Why the ‘technology eats jobs’ argument is wrong

Alex PollakPress

Tech pic

Adrian Turner nailed it yesterday at the AFR Summit, saying that 40 per cent of Australia’s jobs will disappear in 10 years. “The fourth industrial revolution is under way and the winners will be so far ahead of the losers, Australia has no choice but to pivot to the new industries that will emerge.”

Turner, who is the chief executive of Data61, the big data unit of CSIRO, says we are thinking too narrowly about disruption. Going forward, it’s about Amazon competing with Woolworths, Apple into healthcare and Google into transport.

But this discussion about the coming loss of jobs because of technology (including in books such as Race Against the Machine, among others) is missing the big point: that in the long term, we are all the beneficiaries of the technologies, not its victims.

It’s true that many people will lose their livelihood in the coming shake-up.
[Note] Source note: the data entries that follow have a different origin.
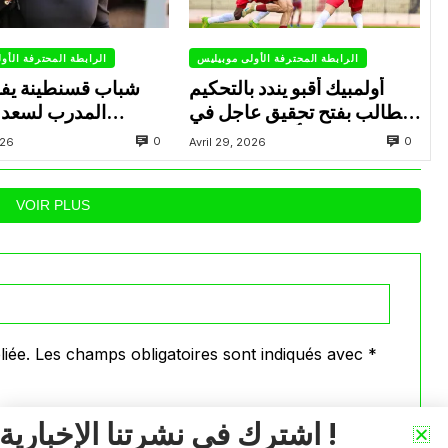
الرابطة المحترفة الأولى موبيليس
الرابطة المحترفة الأو
أولمبيك أقبو يندد بالتحكيم
شباب قسنطينة يف
ويطالب بفتح تحقيق عاجل في
المدرب لسعد 
تجاوزات أثّرت على نتائج
ب
0
0
026
Avril 29, 2026
الفريق
VOIR PLUS
iée.
Les champs obligatoires sont indiqués avec
*
اشترك في نشرتنا الإخبارية !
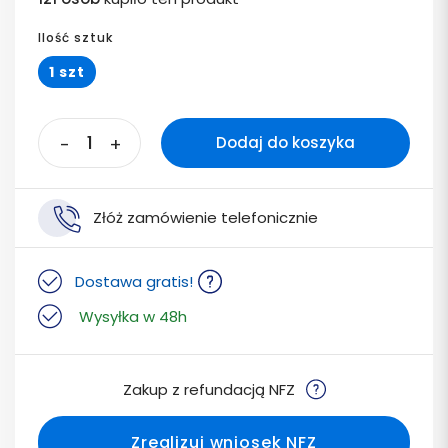
Ilość sztuk
1 szt
-
+
Dodaj do koszyka
Złóż zamówienie telefonicznie
Dostawa gratis!
Wysyłka w 48h
Zakup z refundacją NFZ
Zrealizuj wniosek NFZ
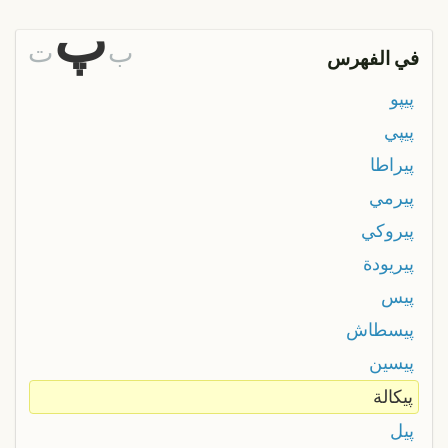
پ
ب
ت
في الفهرس
پيپو
پيپي
پيراطا
پيرمي
پيروكي
پيريودة
پيس
پيسطاش
پيسين
پيكالة
پيل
Look at London taxi drivers, who through absolutely no fault of their own (in fact they are very highly skilled) are in real trouble because of free mapping. Many are giving the game away.

It’s also true that there was massive social unrest with the invention and commercial introduction of the weaving mill, but the garment industry employs many more people today globally than it did in in 1761, when the cottage industry in textiles was first disrupted by technology. Same for cars relative to horses, and so on.

If technology really did destroy jobs, we would all have been unemployed for generations, as gross world product (the sum of the GDP of all the countries in the world) rose 62-fold from the US$1.7 trillion it was 100 years ago to the US$107 trillion it hit in 2014 (in purchasing power parity terms, according to the CIA World Factbook).

Instead, what has happened is that as we became more 62 times more productive, mostly because of technology, we consumed more stuff, which kept ever more people in work (though not the same people, it is true, and not in the same work).

This ‘technology destroys jobs’ argument seems to have its roots in the writings of Thomas Malthus, who in 1798 predicted that the world’s supply of food would run out since its production was growing arithmetically, while population was growing exponentially. It didn’t happen.

But Turner lit up the argument again yesterday by saying that the interaction between computers and people would define the 21st century workforce, and that every industry will become data-driven. This may mean the loss of a lot of traditional jobs, but it also means the creation of a whole bunch of new ones. The world can’t get enough data scientists and social media experts, but it doesn’t need as many photo re-touchers.

Of course, jobs fear was already on the rise, fuelled in part by Donald Trump, but also Amazon which recently announced the roll-out of stores without cash registers (since your phone will sign you in and log your purchases). The company is also about to disrupt the call centre by building its own versions. Anyone who has used the Amazon model can’t help but marvel at the efficiency compared with those of, say, Telstra or Vodafone.

Meanwhile, the number of cashier-less checkouts at Big Grocery keeps falling and driver jobs are under threat as Uber and transport more broadly go driverless. Pressure is increasing on medical technicians as machine learning reads scans more quickly and accurately – even fund managers are under threat as algorithms parse every company statement and conference call for changes in outlook, and trade the shares to boot!

Trump’s argument is that he doesn’t want Americans disadvantaged. And some Americans will be disadvantaged – already have been – as jobs were exported to Asia – but in the long term GWP should rise and everyone, even those same Americans, will be better off. The critical question is how well it is re-distributed in the form of health care, education and the like. Memo – The Donald: This should be where the political focus should lie.

Its why we have built our product around the disruption thematic. As noted last week, it’s very difficult to invest with a view to the next thirty years if the core positions are built around fossil fuels and traditional carmakers.